[INFORMATION GIVEN]
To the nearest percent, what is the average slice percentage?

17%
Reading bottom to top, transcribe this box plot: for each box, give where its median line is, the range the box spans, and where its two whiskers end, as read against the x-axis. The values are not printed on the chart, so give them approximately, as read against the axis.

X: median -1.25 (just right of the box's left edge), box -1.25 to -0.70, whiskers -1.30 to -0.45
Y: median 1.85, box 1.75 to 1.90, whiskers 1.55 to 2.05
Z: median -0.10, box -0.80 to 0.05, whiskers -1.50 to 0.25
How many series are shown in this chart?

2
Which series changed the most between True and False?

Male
[/INFORMATION GIVEN]
[INFORMATION GIVEN]
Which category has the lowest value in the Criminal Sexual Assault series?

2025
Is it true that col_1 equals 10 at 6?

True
[/INFORMATION GIVEN]
[INFORMATION GIVEN]
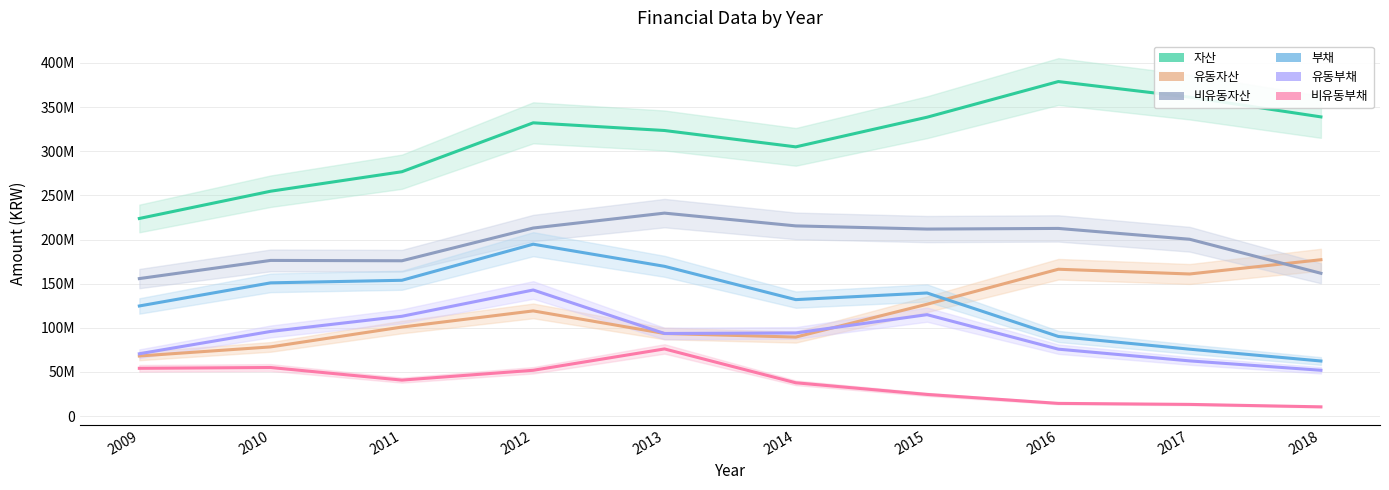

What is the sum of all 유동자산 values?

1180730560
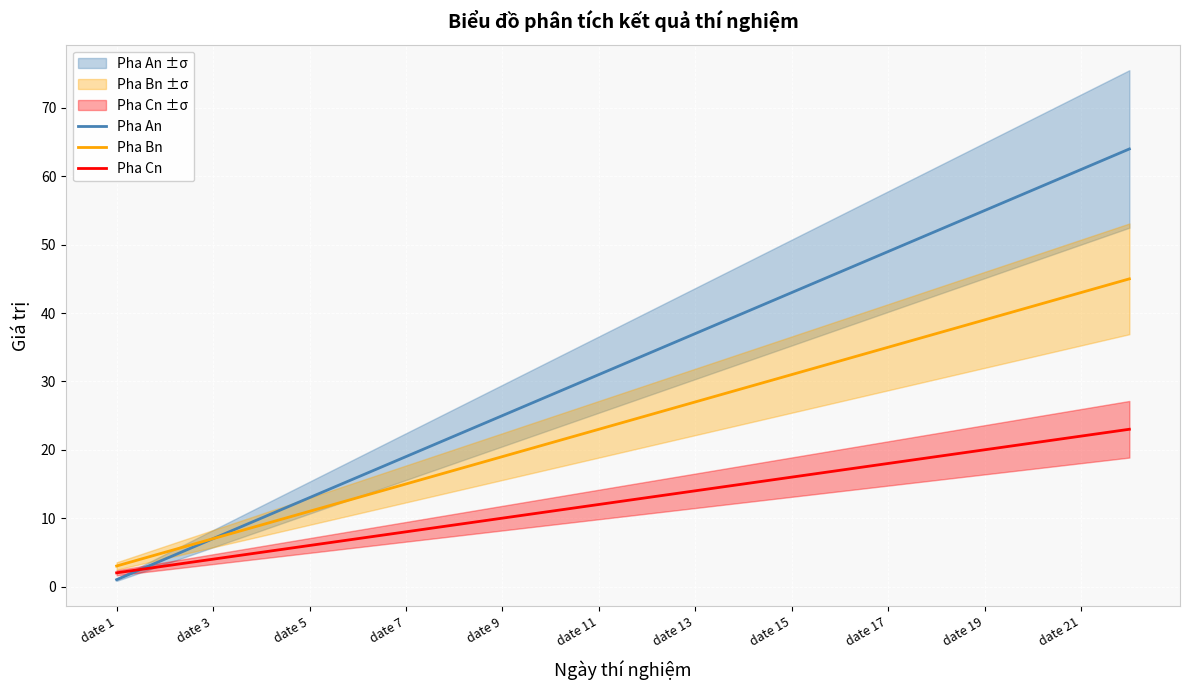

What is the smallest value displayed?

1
[/INFORMATION GIVEN]
- [TASK]
Rewrite the lines from the one containing "To the nearest" through the one containing "How many series are shown in this chart?", changing "box plot" to "box-and-whisker plot" and leaving everything else as it is.

- [ANSWER TO THIS TASK]
To the nearest percent, what is the average slice percentage?

17%
Reading bottom to top, transcribe this box-and-whisker plot: for each box, give where its median line is, the range the box spans, and where its two whiskers end, as read against the x-axis. The values are not printed on the chart, so give them approximately, as read against the axis.

X: median -1.25 (just right of the box's left edge), box -1.25 to -0.70, whiskers -1.30 to -0.45
Y: median 1.85, box 1.75 to 1.90, whiskers 1.55 to 2.05
Z: median -0.10, box -0.80 to 0.05, whiskers -1.50 to 0.25
How many series are shown in this chart?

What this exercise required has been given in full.